#### Dettagli attività:
Nel testo sulla carenza di manodopera, quante persone risultano aver lasciato volontariamente il proprio lavoro secondo i dati del governo statunitense?

Un’altra distorsione del COVID che rimane radicata è la grave carenza di manodopera. Nel 2021, una narrativa mediatica popolare si è sviluppata intorno all’idea delle “grandi dimissioni”, ispirata dai dati del governo statunitense che mostravano come circa 47 milioni di persone avessero volontariamente lasciato il proprio lavoro e sembrassero scomparire dalla forza lavoro. Questo squilibrio nella forza lavoro ha colpito alcuni settori più duramente di altri, in particolare quelli più negativamente interessati dalle chiusure del periodo della pandemia. Tra questi, i settori dei viaggi, dell’ospitalità, dell’industria manifatturiera e dell’istruzione. Lo squilibrio della forza lavoro comporta anche notevoli implicazioni per il piano di rialzo dei tassi della Fed, dato il desiderio della banca centrale di raffreddare il mercato del lavoro, che contribuisce all’inflazione attraverso l’aumento dei salari.

Se questi cambiamenti nella forza lavoro dovessero persistere sarebbero necessari più rialzi dei tassi di quanto il mercato abbia previsto oggi — e per un periodo di tempo più lungo — per riallineare la domanda e l’offerta di lavoro. Nel lungo periodo, riteniamo che la crisi del lavoro si attenuerà, soprattutto se l’economia statunitense dovesse cadere in recessione nel corso del prossimo anno o dei prossimi due. Ma si tratta di un modo doloroso di risolvere il problema. Tra le principali distorsioni dell’economia e dei mercati odierni, questa interessa il fulcro della diversificazione del portafoglio.

#### Dati forniti:
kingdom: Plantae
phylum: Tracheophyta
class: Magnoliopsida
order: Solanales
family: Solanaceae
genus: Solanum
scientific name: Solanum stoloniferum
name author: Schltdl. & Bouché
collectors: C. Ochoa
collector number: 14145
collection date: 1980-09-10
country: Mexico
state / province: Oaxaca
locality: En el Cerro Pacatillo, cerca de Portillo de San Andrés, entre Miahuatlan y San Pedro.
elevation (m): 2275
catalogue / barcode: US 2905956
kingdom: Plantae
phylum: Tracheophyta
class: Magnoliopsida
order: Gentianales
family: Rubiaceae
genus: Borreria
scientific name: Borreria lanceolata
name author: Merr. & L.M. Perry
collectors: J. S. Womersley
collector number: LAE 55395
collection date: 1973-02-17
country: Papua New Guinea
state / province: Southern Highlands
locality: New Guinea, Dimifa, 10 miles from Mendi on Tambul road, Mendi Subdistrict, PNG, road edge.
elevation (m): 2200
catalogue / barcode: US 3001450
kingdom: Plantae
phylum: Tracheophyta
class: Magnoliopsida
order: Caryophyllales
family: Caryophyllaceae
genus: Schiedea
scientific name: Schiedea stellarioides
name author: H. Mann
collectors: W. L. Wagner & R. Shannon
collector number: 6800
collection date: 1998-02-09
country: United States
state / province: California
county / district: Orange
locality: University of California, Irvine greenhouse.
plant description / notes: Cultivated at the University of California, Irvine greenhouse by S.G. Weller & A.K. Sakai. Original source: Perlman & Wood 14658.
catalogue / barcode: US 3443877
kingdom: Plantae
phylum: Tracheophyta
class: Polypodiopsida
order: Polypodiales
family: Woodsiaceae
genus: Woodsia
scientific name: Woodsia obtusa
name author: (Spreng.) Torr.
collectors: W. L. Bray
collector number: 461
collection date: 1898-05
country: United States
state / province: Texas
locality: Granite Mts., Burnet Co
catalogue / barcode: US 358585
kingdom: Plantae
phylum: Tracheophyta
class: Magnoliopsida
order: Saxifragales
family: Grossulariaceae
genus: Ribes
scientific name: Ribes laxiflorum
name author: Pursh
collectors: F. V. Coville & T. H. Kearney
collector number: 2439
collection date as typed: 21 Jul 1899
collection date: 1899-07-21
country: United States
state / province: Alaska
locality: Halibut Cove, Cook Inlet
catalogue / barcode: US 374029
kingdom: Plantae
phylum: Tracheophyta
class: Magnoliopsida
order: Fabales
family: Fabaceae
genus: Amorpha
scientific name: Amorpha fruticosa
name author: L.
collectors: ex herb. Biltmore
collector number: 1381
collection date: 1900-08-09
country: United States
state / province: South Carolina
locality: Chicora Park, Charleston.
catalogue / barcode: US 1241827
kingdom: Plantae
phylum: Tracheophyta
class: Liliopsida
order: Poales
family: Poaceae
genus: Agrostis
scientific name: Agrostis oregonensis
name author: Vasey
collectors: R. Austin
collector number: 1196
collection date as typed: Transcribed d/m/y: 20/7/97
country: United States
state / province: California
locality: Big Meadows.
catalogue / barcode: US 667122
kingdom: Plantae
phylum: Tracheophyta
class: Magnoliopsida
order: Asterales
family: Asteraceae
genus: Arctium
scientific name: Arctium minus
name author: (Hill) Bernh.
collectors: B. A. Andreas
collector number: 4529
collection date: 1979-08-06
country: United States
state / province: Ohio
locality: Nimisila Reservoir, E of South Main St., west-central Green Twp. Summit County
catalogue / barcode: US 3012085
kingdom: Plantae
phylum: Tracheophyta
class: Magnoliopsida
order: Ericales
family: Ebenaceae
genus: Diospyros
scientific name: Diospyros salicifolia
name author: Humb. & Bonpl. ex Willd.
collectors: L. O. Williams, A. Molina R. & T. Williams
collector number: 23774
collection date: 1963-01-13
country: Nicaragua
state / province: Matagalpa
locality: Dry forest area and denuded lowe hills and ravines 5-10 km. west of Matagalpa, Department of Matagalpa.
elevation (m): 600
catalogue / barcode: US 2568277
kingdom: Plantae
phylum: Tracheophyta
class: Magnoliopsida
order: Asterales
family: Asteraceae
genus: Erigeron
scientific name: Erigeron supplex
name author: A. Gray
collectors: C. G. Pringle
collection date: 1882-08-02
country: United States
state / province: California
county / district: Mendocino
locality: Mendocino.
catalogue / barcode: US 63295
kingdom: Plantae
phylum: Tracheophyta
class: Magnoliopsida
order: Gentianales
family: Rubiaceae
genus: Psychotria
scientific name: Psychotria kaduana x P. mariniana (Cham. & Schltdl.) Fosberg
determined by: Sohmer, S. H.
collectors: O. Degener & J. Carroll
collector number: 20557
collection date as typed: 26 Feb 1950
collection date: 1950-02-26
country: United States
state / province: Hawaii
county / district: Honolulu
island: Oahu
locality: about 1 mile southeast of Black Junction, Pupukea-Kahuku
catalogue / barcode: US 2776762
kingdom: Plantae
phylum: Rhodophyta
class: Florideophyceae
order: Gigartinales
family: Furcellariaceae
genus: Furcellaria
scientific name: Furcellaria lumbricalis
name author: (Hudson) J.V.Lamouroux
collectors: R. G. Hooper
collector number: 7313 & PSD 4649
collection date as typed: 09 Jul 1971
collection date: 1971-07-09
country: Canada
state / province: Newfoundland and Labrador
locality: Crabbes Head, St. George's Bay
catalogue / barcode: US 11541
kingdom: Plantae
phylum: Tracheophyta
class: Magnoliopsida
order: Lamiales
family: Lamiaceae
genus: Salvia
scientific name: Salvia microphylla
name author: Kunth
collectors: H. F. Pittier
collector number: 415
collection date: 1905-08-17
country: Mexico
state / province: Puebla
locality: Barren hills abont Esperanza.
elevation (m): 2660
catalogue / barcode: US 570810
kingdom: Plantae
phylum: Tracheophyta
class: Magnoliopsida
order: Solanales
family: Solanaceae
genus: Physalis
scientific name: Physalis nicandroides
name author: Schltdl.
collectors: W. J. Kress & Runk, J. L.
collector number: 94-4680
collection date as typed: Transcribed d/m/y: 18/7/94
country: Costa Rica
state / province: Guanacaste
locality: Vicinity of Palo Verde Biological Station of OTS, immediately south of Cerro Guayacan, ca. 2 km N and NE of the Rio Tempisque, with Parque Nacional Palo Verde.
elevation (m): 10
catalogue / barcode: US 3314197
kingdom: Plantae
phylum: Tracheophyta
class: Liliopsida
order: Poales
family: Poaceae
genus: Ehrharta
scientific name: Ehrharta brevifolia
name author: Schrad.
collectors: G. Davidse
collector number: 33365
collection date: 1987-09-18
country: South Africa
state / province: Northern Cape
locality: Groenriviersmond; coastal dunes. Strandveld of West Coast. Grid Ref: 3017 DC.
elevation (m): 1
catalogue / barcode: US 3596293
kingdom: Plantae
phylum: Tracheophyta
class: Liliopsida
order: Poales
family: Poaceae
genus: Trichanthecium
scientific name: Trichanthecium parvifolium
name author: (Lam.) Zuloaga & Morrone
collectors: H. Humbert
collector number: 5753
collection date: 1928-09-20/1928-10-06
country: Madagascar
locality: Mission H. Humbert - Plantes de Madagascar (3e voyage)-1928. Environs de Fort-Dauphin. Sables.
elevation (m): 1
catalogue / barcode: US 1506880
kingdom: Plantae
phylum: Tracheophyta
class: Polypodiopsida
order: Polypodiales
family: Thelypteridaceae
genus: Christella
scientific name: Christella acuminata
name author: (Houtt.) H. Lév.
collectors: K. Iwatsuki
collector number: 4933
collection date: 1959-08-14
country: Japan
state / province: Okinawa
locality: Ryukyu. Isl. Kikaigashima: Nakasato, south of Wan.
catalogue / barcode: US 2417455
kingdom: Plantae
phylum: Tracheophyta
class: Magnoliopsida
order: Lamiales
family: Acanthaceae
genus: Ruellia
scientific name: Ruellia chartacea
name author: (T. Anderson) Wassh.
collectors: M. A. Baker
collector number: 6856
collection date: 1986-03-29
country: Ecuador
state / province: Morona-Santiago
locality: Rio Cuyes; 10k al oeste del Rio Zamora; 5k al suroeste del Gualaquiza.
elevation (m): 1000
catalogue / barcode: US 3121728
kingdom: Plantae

#### La tua risposta:
Circa 47 milioni di persone.